Furthermore, the endorsement of the Route 28 widening project is not as economically sound a decision during a time of economic crisis with a price tag over $100 million more expensive than the Godwin Road extension. If we proceed with the endorsement of the Route 28 widening, Prince William County will have to reapply to NVTA for funding based upon the equation of congestion reduction relative to cost and the project will also be evaluated on project readiness. Or in other words, with a price tag 25% higher for 50% less road, this does not display the best fiscal management, nor does it depict the best stewardship of taxpayer funds.
Making the decision to potentially displace an area resident, let alone multiple ones, is never an easy decision as it disrupts lives and eliminates norms such as a sense of community. But in chaos, there is opportunity. Potentially impacted residents of the Godwin Road extension will have the chance to relocate away from a wetland area that regularly floods, resulting in unsafe living conditions and public health concerns.

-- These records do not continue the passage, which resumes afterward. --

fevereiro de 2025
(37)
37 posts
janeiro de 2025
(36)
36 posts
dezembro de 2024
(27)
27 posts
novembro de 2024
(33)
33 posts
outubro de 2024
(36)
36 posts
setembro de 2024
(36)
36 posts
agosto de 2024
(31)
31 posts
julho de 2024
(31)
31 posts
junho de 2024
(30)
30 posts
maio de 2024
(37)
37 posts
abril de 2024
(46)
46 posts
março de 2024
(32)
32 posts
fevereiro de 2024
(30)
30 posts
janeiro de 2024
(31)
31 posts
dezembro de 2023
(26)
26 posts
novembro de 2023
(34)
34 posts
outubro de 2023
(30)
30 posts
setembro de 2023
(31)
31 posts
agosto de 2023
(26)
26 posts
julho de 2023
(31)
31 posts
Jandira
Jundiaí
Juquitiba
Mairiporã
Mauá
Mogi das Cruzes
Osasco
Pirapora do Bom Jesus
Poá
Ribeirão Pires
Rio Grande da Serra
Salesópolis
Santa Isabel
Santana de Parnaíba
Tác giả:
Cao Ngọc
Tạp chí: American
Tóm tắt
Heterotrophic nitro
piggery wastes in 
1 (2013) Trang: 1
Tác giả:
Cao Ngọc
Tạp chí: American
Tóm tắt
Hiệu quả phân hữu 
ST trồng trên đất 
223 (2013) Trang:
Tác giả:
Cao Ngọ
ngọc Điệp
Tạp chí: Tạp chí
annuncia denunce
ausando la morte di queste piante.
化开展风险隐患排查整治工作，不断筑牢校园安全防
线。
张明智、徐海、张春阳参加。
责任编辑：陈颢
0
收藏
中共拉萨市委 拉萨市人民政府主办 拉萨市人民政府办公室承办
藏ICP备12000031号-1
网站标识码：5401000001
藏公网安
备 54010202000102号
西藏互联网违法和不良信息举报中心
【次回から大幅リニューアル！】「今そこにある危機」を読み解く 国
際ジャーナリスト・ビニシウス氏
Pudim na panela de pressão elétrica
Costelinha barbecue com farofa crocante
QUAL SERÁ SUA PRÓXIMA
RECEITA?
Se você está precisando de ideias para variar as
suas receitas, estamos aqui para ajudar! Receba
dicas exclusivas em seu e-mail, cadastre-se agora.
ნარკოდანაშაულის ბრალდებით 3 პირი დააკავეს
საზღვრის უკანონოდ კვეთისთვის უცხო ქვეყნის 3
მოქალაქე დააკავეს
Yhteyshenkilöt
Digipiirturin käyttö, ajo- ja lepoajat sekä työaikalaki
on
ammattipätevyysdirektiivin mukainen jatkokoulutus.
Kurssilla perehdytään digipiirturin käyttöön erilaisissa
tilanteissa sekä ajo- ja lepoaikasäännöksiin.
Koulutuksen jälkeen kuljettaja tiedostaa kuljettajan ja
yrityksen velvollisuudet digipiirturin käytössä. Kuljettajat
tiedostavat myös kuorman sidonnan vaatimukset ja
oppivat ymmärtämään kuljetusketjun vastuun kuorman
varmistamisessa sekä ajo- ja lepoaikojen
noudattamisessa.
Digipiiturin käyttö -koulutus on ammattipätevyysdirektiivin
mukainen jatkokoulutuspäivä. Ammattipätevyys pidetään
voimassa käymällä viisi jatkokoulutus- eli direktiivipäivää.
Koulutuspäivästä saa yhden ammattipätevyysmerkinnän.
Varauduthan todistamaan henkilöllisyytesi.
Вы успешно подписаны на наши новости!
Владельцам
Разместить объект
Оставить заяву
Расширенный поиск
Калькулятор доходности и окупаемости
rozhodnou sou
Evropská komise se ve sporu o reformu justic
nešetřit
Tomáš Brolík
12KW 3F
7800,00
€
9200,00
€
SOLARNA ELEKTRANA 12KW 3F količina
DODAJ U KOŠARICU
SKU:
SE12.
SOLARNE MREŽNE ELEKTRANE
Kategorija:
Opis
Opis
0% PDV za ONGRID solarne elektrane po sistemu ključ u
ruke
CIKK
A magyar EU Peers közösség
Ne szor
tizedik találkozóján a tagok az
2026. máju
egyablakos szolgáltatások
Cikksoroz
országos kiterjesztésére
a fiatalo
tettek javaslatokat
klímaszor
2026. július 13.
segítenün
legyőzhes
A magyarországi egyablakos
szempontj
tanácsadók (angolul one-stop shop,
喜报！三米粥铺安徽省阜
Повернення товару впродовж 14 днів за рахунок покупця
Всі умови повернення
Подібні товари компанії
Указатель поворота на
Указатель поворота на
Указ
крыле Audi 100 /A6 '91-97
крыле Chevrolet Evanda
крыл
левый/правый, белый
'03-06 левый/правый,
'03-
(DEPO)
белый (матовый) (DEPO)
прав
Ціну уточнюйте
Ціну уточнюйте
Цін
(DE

At a time when we are working to rebuild our local economy and remain attractive to business, we cannot stand in the way of opportunities that improve quality of life such as spending less time on the road and more time with our families and steady well-paying jobs which mitigate travel outside the area. For instance, Micron has invested over $3 billion into the region, showcasing that our investments in a regional road, such as the Godwin Road extension, should not simply lead to travels through our community but ensuring we remain a destination that supports local small businesses to expand and thrive.
Together, we fully support the endorsement of the Godwin Road extension and strongly encourage a review of the lasting impact of the decision made on August 4th. Our region deserves better.
Hal Parrish is mayor of the city of Manassas; Jeanette Rishell is mayor of the city of Manassas Park, and Ann Wheeler is chair of the Prince William Board of County Supervisors.